READING TEXT below:
10.2 The Distributor agrees to indemnify, defend and hold the Fund,
its officers and Trustees and any person who controls the Fund, if any, within
the meaning of Section 15 of the Securities Act, free and harmless from and
against any and all claims, demands, liabilities and expenses (including the
cost of investigating or defending against such claims, demands or liabilities
and any reasonable counsel fees incurred in connection therewith) which the
Fund, its officers and Trustees or any such controlling person may incur under
the Securities Act or under common law or otherwise, but only to the extent that
such liability or expense incurred by the Fund, its Trustees or officers or such
controlling person resulting from such claims or demands shall arise out of or
be based upon any alleged untrue statement of a material fact contained in
information furnished in writing by the Distributor to the Fund for use in the
Registration Statement or Prospectus or shall arise out of or be based upon any
alleged omission to state a material fact in connection with such information
required to be stated in the Registration Statement or Prospectus or necessary
to make such information not misleading. The Distributor's agreement to
indemnify the Fund, its officers and Trustees and any such controlling person as
aforesaid, is expressly conditioned upon the Distributor's being promptly
notified of any action brought against the Fund, its officers and Trustees or
any such controlling person, such notification being given to the Distributor at
its principal business office.
End of READING TEXT.
INFORMATION GIVEN below:
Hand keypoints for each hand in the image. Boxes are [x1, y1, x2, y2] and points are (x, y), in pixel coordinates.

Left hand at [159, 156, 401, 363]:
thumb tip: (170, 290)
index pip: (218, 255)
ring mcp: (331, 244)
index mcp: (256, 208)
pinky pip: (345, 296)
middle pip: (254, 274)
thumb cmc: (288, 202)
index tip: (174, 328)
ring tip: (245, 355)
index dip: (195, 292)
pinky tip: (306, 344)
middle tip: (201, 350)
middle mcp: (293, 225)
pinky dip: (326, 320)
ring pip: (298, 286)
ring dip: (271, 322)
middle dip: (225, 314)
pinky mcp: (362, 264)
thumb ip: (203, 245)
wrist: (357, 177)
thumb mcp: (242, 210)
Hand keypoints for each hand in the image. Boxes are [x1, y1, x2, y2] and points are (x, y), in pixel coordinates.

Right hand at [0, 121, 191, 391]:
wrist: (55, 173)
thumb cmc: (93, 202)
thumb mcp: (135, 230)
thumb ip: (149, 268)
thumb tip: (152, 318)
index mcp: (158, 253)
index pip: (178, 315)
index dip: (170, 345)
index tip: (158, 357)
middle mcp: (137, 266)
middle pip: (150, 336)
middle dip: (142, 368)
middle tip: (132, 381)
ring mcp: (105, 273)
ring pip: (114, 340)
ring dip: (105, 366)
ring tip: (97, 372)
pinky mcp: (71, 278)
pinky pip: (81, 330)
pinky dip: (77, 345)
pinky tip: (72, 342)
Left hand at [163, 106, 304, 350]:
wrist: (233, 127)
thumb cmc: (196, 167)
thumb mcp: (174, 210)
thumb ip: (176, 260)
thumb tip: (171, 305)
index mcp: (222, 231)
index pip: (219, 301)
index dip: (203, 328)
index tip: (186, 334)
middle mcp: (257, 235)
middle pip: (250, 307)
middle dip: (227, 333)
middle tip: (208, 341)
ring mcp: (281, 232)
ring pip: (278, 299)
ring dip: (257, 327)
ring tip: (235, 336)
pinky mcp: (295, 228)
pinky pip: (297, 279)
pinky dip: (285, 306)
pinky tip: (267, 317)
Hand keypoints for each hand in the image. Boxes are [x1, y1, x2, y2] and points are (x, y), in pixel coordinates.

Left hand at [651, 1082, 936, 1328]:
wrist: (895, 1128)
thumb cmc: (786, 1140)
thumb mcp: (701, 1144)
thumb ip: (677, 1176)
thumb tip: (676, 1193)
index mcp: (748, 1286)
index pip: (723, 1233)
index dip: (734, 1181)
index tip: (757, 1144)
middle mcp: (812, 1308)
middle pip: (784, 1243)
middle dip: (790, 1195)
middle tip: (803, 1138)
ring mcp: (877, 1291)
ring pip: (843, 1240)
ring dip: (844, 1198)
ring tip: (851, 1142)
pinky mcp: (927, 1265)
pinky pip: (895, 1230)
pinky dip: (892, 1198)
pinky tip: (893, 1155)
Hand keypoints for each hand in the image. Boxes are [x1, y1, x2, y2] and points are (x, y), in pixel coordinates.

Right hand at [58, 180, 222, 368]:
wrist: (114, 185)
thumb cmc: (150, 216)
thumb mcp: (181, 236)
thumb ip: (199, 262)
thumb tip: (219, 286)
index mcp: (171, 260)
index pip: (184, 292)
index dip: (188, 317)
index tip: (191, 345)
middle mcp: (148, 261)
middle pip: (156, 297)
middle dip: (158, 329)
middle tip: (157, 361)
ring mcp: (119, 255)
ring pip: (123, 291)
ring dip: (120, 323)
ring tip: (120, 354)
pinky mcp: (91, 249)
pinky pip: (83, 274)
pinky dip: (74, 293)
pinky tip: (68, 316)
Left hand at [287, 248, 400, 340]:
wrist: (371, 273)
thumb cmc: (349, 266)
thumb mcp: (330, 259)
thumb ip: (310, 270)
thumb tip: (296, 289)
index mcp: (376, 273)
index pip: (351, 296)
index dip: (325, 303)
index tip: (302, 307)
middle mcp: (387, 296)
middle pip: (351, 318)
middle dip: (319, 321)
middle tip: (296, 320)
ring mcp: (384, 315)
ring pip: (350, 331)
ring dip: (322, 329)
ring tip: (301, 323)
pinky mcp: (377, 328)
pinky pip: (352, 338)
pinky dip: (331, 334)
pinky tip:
End of INFORMATION GIVEN.
» WHAT TO PRODUCE: Transcribe the entire distributor indemnification clause at the top of the page word for word, keeping its wording, punctuation, and line breaks unchanged.

» WRITTEN SOLUTION:
10.2 The Distributor agrees to indemnify, defend and hold the Fund,
its officers and Trustees and any person who controls the Fund, if any, within
the meaning of Section 15 of the Securities Act, free and harmless from and
against any and all claims, demands, liabilities and expenses (including the
cost of investigating or defending against such claims, demands or liabilities
and any reasonable counsel fees incurred in connection therewith) which the
Fund, its officers and Trustees or any such controlling person may incur under
the Securities Act or under common law or otherwise, but only to the extent that
such liability or expense incurred by the Fund, its Trustees or officers or such
controlling person resulting from such claims or demands shall arise out of or
be based upon any alleged untrue statement of a material fact contained in
information furnished in writing by the Distributor to the Fund for use in the
Registration Statement or Prospectus or shall arise out of or be based upon any
alleged omission to state a material fact in connection with such information
required to be stated in the Registration Statement or Prospectus or necessary
to make such information not misleading. The Distributor's agreement to
indemnify the Fund, its officers and Trustees and any such controlling person as
aforesaid, is expressly conditioned upon the Distributor's being promptly
notified of any action brought against the Fund, its officers and Trustees or
any such controlling person, such notification being given to the Distributor at
its principal business office.